Gold (XAU) impressive multi-month rally may be entering a cooling phase, as the weekly chart reveals one of the most stretched price structures in recent years. Technical analysis shows that gold's weekly, monthly, and quarterly timeframes are now overextended to the upside, suggesting the metal could be due for a healthy pullback before its next major move.
Weekly Chart Shows Exhaustion Signs
The chart confirms this assessment pretty clearly. Gold climbed almost vertically throughout 2024 and 2025, with buyers stepping in at every pullback as price stayed tight above a rising moving average.
However, recent weekly candles show rejection from the highs near $4,250, with momentum indicators like the RSI pushing into overbought territory.
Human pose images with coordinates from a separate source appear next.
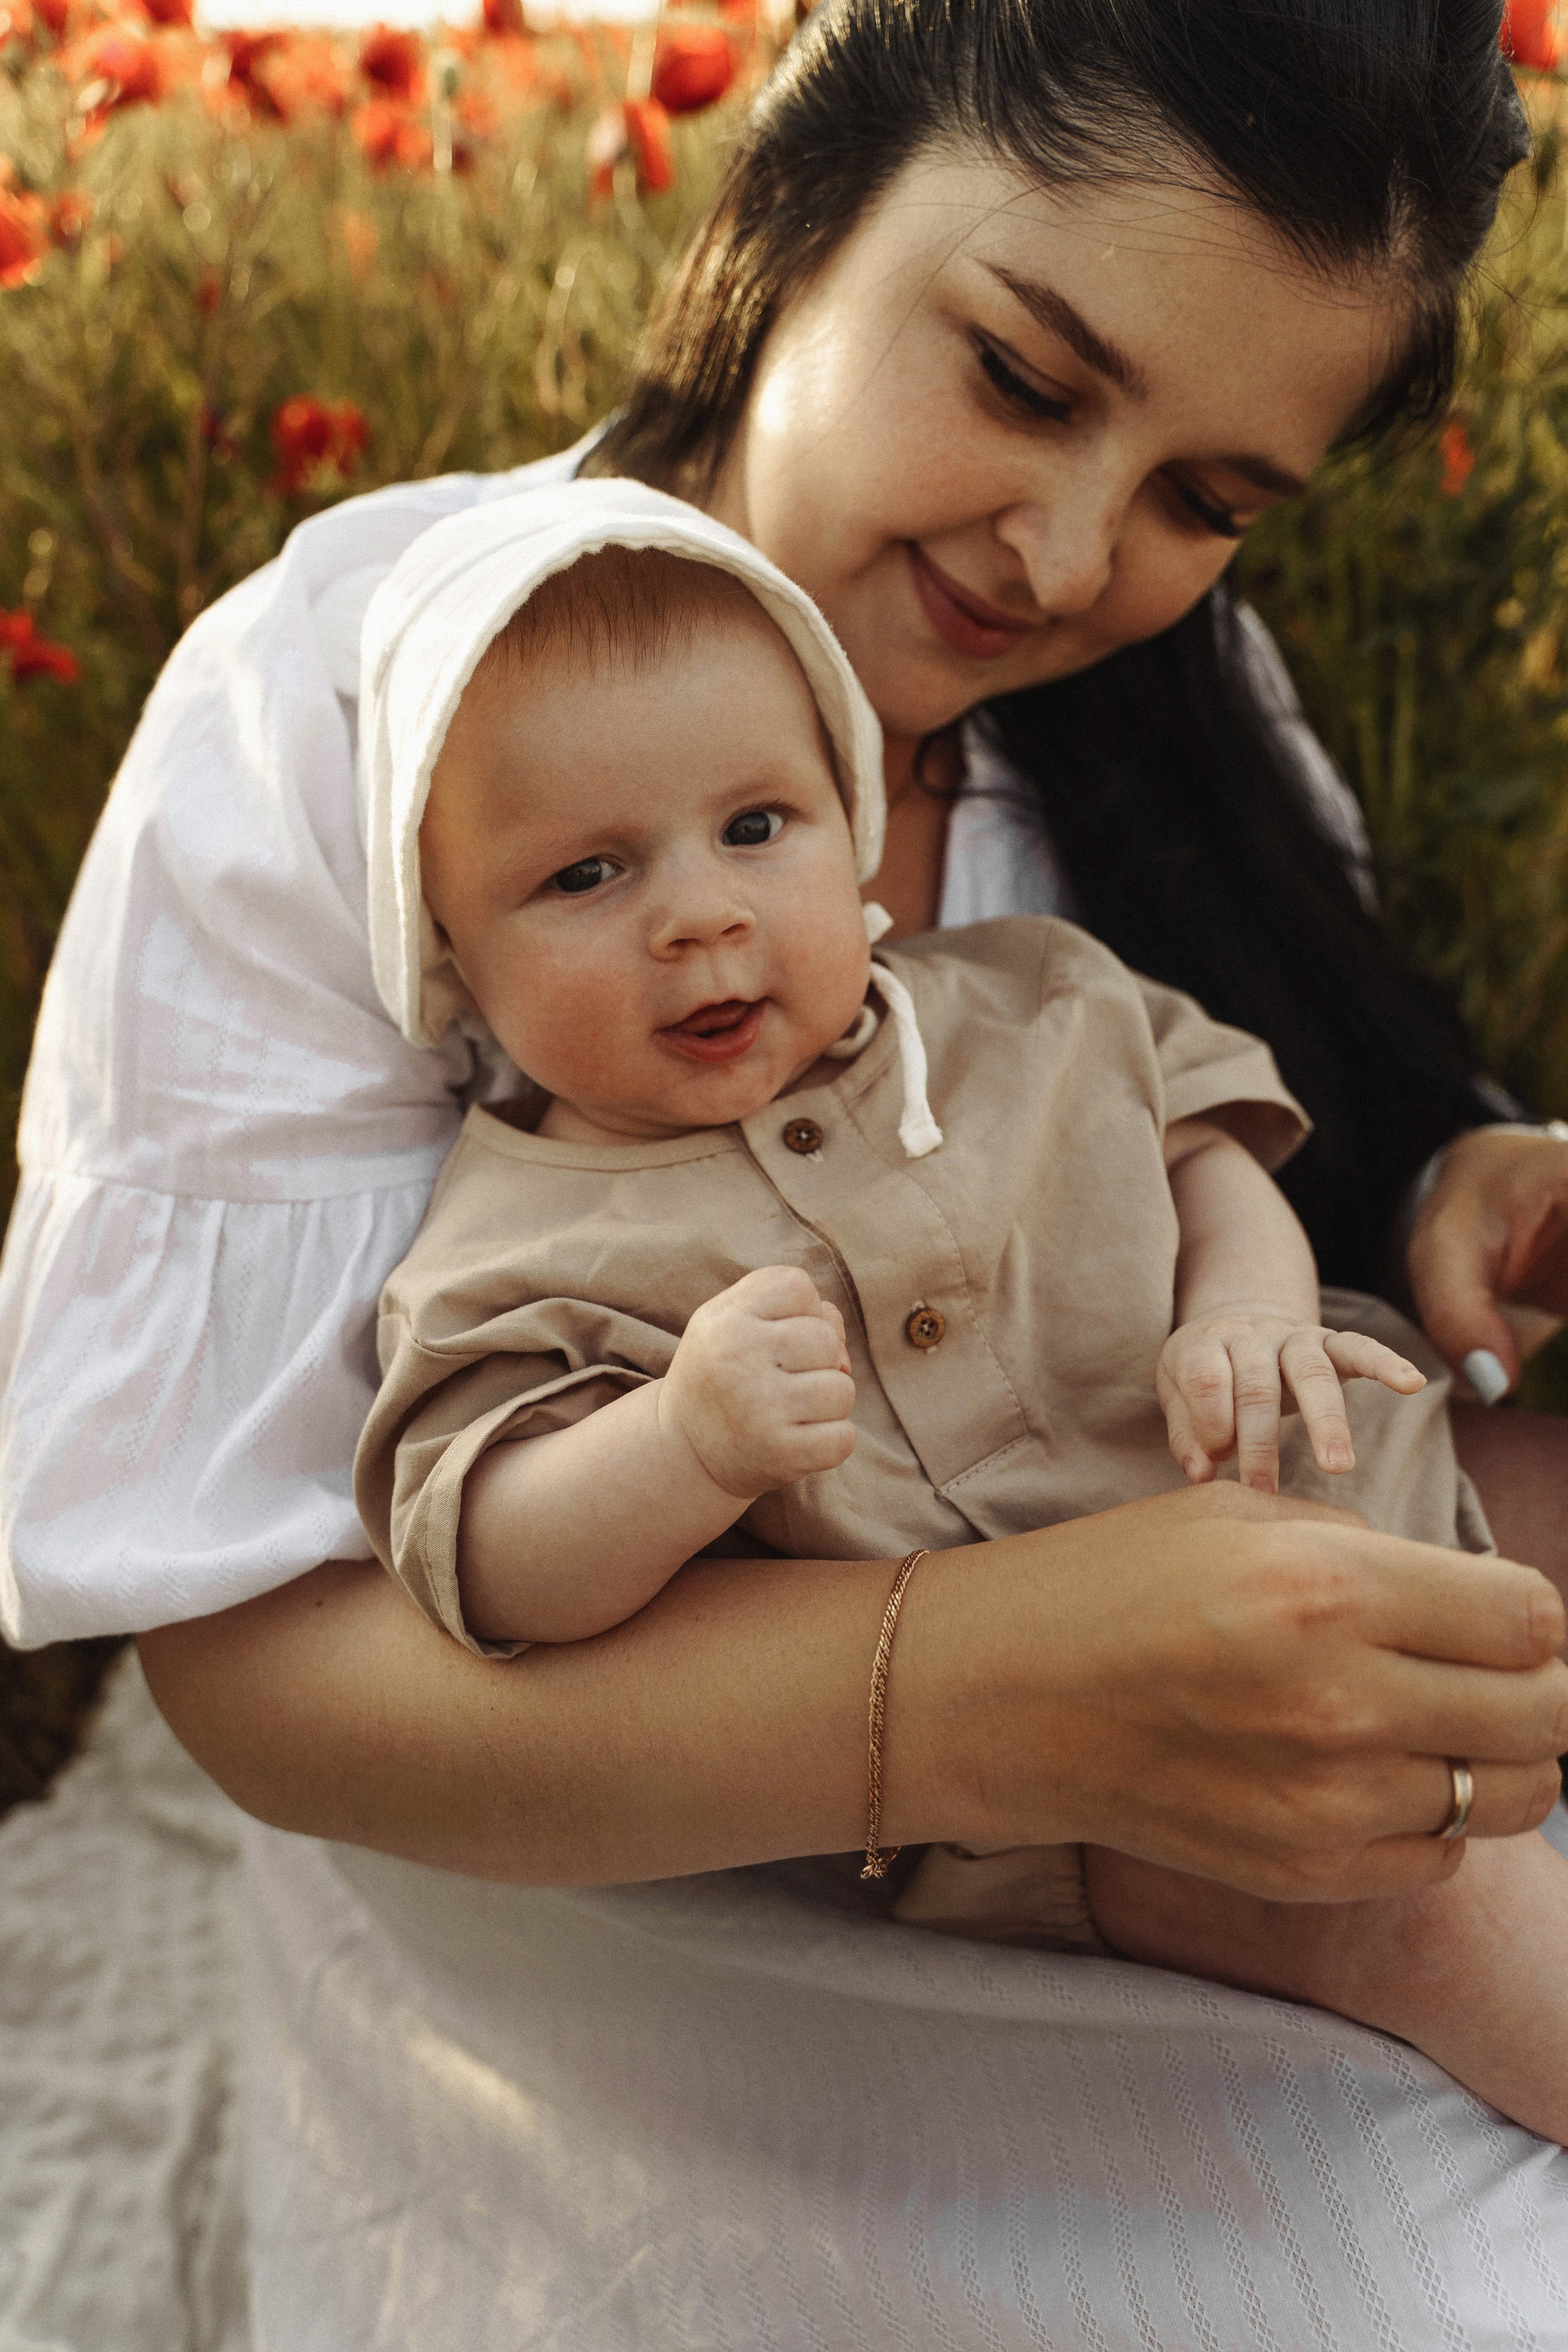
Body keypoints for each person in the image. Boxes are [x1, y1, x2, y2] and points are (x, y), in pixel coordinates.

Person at [5, 1, 1568, 2340]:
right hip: (607, 1819)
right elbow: (264, 1673)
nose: (1065, 554)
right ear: (797, 201)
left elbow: (1209, 1146)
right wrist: (991, 1683)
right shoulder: (362, 705)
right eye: (1028, 378)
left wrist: (1450, 1191)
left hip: (1179, 1609)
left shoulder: (1153, 719)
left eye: (1204, 502)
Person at [353, 483, 1568, 2143]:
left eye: (758, 827)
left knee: (1548, 1487)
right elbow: (493, 1557)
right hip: (1108, 1779)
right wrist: (682, 1443)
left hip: (1361, 1485)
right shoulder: (514, 1248)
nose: (699, 913)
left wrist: (1245, 1309)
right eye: (583, 873)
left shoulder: (1030, 997)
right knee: (1434, 1909)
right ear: (451, 958)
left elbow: (1208, 1151)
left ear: (851, 828)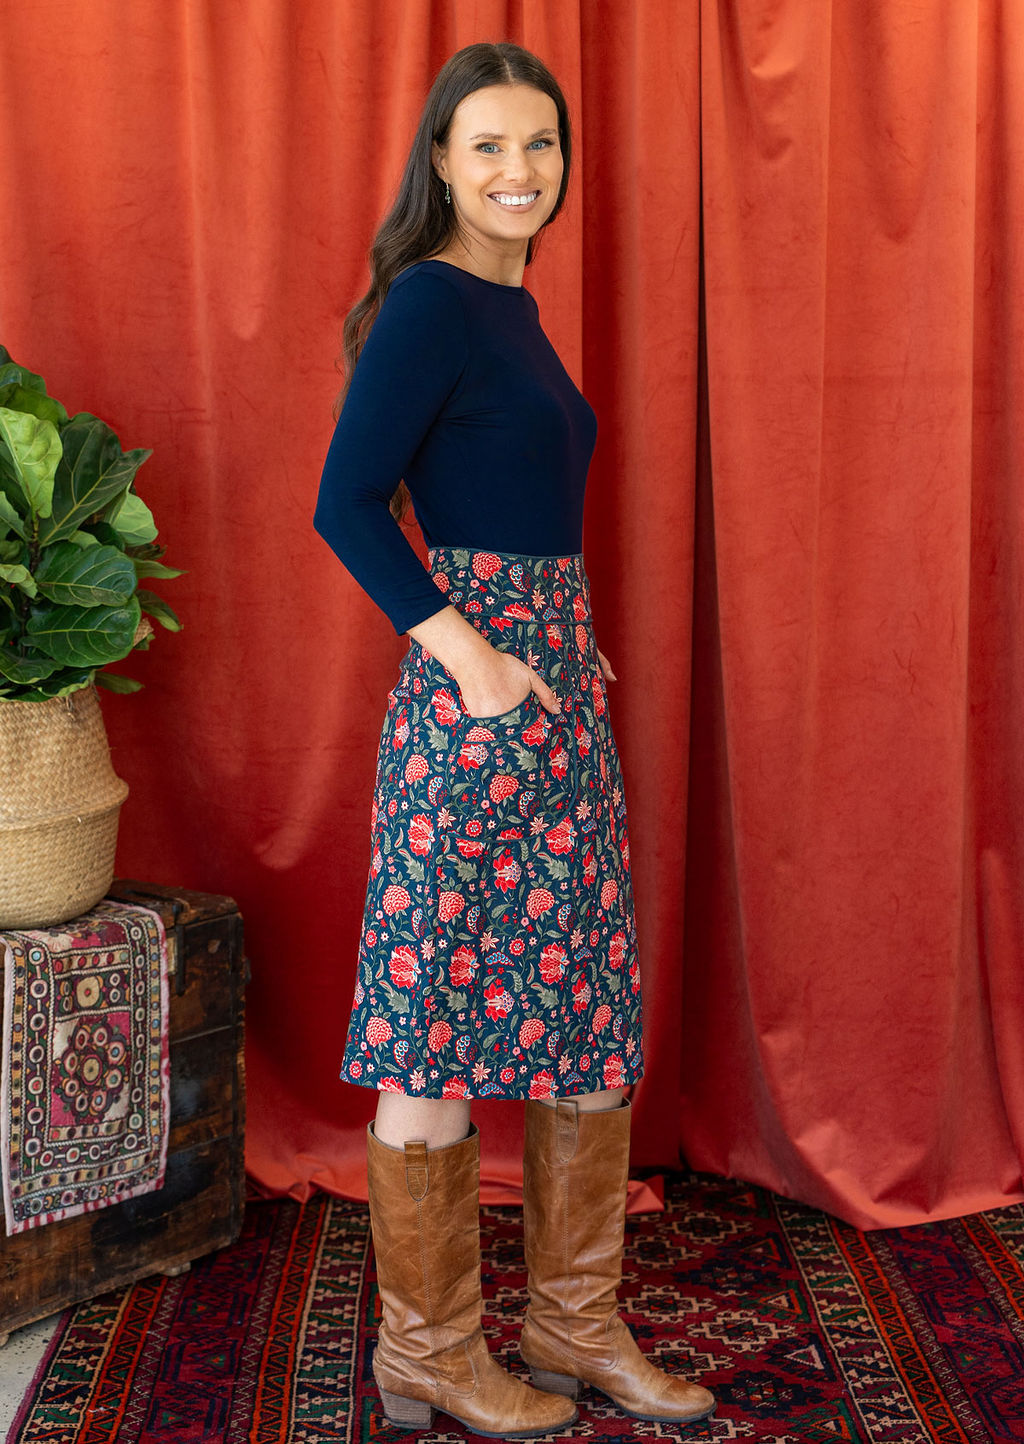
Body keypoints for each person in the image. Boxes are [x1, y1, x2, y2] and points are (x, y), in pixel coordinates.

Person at [314, 40, 716, 1438]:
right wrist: (482, 652)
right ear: (439, 161)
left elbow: (513, 493)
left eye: (538, 145)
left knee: (589, 1014)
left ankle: (573, 1326)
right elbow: (348, 505)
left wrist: (566, 635)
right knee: (432, 1029)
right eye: (486, 146)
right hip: (470, 707)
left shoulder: (513, 305)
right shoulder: (431, 303)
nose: (517, 171)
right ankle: (425, 1354)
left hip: (555, 688)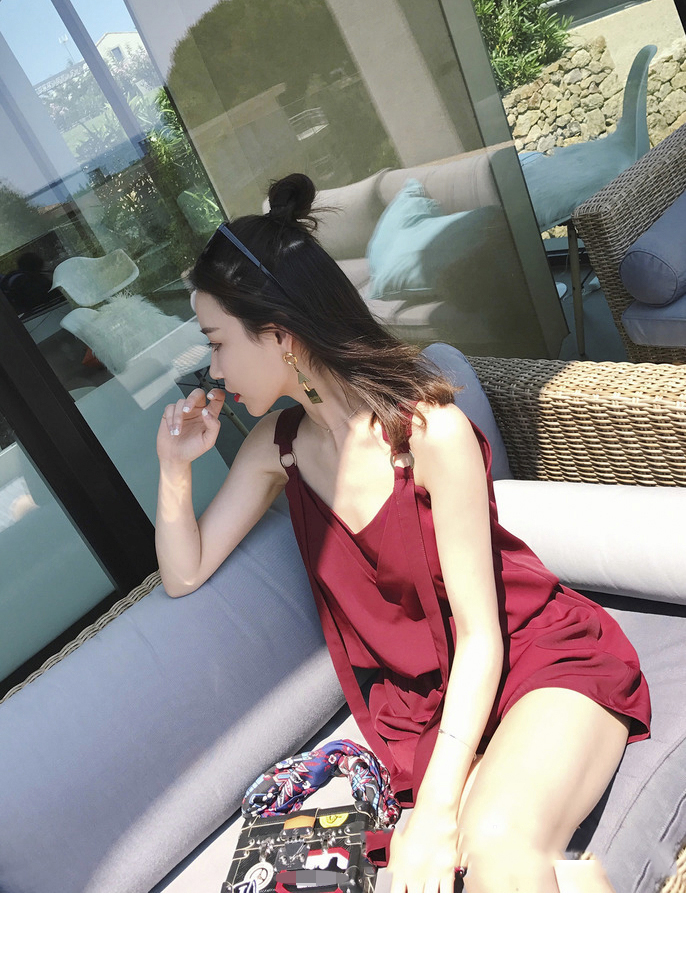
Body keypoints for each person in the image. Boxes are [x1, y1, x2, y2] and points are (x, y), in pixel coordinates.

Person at [155, 173, 651, 893]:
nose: (213, 367)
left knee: (494, 844)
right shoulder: (276, 447)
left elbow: (482, 636)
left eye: (218, 341)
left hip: (535, 662)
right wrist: (176, 468)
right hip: (427, 711)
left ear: (280, 335)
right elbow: (184, 572)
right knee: (468, 883)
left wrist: (439, 811)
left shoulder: (428, 434)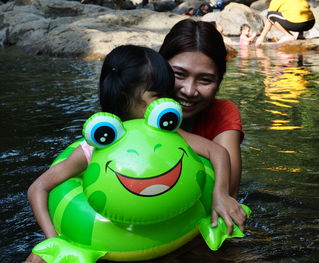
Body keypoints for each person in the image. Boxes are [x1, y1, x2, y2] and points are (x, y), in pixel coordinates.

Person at [24, 45, 245, 263]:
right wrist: (53, 241)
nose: (171, 101)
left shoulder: (169, 132)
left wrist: (220, 195)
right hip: (112, 246)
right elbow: (38, 188)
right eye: (158, 95)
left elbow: (217, 151)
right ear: (124, 97)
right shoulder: (96, 149)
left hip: (175, 232)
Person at [159, 18, 247, 223]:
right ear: (159, 70)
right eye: (178, 74)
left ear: (219, 82)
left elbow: (230, 193)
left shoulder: (222, 112)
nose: (189, 91)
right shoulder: (137, 108)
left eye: (205, 80)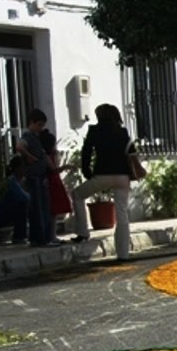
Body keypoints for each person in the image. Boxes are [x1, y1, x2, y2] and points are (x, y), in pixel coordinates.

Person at [72, 103, 134, 260]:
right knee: (122, 214)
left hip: (103, 174)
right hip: (122, 176)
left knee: (78, 195)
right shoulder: (122, 131)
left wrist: (87, 171)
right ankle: (123, 254)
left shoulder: (95, 130)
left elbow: (86, 151)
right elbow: (131, 151)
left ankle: (82, 232)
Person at [15, 109, 51, 246]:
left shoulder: (36, 137)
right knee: (37, 208)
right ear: (32, 122)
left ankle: (41, 237)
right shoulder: (28, 136)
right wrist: (30, 158)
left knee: (42, 206)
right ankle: (39, 238)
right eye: (39, 124)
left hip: (40, 175)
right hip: (34, 175)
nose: (41, 128)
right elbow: (19, 146)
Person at [40, 128, 74, 244]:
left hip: (54, 180)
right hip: (51, 181)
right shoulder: (45, 156)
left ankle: (53, 235)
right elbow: (53, 169)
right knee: (52, 210)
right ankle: (51, 236)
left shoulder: (51, 155)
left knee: (54, 211)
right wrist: (65, 167)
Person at [0, 155, 30, 243]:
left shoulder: (22, 181)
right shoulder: (12, 181)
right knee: (22, 204)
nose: (25, 169)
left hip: (10, 213)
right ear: (17, 168)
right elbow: (23, 197)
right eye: (23, 166)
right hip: (2, 216)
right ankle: (19, 236)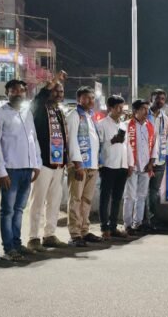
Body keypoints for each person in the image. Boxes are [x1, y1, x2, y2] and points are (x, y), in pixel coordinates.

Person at [0, 79, 42, 261]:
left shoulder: (27, 112)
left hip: (27, 169)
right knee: (8, 210)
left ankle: (17, 242)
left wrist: (36, 163)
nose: (19, 93)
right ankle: (9, 248)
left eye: (22, 90)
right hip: (11, 170)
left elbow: (33, 139)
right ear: (7, 92)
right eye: (14, 90)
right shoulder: (0, 114)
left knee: (19, 209)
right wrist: (2, 171)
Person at [28, 70, 70, 251]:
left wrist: (66, 160)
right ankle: (33, 237)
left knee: (54, 201)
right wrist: (54, 80)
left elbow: (63, 136)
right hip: (43, 162)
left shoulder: (59, 112)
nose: (58, 94)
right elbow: (41, 95)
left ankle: (50, 234)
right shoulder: (39, 107)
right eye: (55, 91)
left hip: (59, 164)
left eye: (61, 92)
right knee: (38, 201)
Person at [65, 86, 103, 247]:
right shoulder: (74, 116)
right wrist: (78, 165)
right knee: (75, 199)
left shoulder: (90, 117)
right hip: (79, 165)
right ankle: (75, 234)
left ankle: (84, 230)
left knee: (86, 200)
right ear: (79, 99)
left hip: (92, 165)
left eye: (92, 98)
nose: (90, 101)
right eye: (87, 98)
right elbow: (72, 140)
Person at [98, 95, 131, 239]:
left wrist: (129, 164)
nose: (121, 110)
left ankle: (113, 227)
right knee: (105, 198)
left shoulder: (123, 125)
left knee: (117, 198)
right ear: (110, 108)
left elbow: (127, 146)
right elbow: (98, 146)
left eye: (122, 107)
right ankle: (104, 228)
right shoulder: (102, 124)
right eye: (118, 108)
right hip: (108, 165)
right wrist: (112, 141)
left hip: (122, 166)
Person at [123, 99, 157, 235]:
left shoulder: (150, 126)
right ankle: (127, 224)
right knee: (129, 196)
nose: (146, 111)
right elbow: (124, 148)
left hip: (145, 167)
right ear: (135, 111)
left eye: (147, 108)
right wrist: (128, 164)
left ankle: (138, 223)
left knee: (142, 196)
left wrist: (151, 163)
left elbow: (154, 146)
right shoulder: (126, 126)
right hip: (131, 167)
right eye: (143, 108)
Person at [144, 89, 168, 231]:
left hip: (160, 160)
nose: (160, 101)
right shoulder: (144, 116)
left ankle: (151, 220)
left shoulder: (165, 119)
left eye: (162, 99)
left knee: (154, 192)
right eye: (157, 98)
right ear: (151, 98)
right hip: (145, 160)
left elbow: (164, 137)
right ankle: (142, 220)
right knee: (142, 191)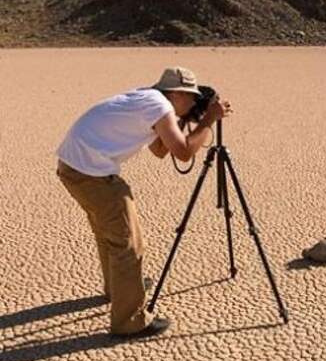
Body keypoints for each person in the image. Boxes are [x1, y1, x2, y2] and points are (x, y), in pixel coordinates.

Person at [56, 66, 232, 338]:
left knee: (109, 235)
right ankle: (130, 321)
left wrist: (184, 120)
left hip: (74, 168)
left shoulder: (146, 98)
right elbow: (183, 153)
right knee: (128, 244)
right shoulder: (159, 105)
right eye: (191, 98)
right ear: (177, 93)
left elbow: (160, 150)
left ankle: (119, 289)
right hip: (92, 174)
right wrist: (208, 120)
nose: (193, 103)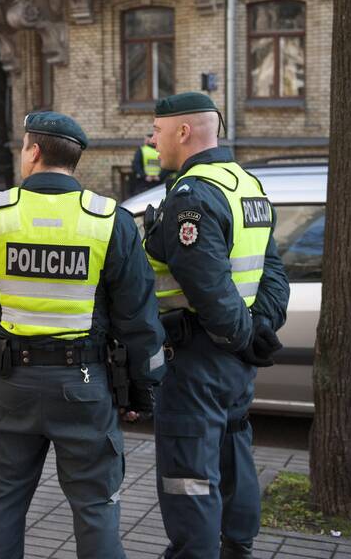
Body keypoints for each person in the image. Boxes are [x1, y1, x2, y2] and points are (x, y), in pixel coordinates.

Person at [0, 112, 166, 559]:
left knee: (0, 505)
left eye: (23, 146)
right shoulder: (107, 220)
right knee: (96, 508)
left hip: (9, 388)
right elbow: (138, 316)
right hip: (85, 387)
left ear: (34, 151)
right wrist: (141, 390)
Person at [143, 93, 289, 559]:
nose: (152, 139)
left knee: (189, 473)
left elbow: (207, 284)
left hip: (197, 358)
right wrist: (260, 329)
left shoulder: (192, 195)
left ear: (183, 132)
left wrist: (243, 336)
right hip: (233, 359)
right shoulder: (246, 184)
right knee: (233, 451)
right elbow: (273, 270)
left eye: (157, 129)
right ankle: (237, 547)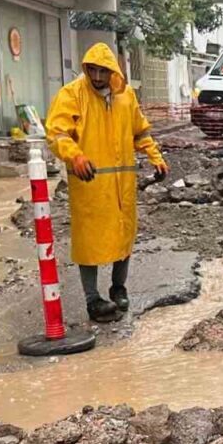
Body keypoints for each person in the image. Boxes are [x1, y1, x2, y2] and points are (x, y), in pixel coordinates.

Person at [46, 43, 168, 323]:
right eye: (93, 70)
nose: (98, 76)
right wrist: (75, 156)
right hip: (90, 183)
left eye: (103, 71)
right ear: (86, 68)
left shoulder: (125, 97)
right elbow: (57, 133)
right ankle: (92, 299)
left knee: (123, 236)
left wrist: (155, 157)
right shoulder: (72, 95)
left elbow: (140, 132)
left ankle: (118, 287)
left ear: (113, 71)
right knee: (89, 241)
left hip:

This lines up with warnings that upside momentum is becoming too skewed.
Why This Correction Makes Sense
A retracement toward $3,600–$3,700 would actually be structurally healthy. From a technical standpoint, this level lines up with a retest of mid-trend support, allows momentum to cool after a parabolic move, and matches an earlier consolidation zone visible on the chart. This kind of correction wouldn't signal weakness in gold's broader uptrend—it would just represent normal stabilization after a historic rally.
What This Could Mean for Crypto
Here's something interesting: gold consolidation often coincides with renewed strength in risk-on assets, especially crypto. As gold stabilizes, liquidity and speculative appetite may rotate back toward crypto markets, potentially supporting strong upside moves there.
The Takeaway
Gold remains fundamentally strong, but the chart clearly signals that momentum needs to cool before any renewed climb. A pullback to $3,600–$3,700 fits well within normal technical expectations and could set up the next leg higher. Meanwhile, crypto traders might find opportunity if capital temporarily shifts away from precious metals and into risk-driven assets.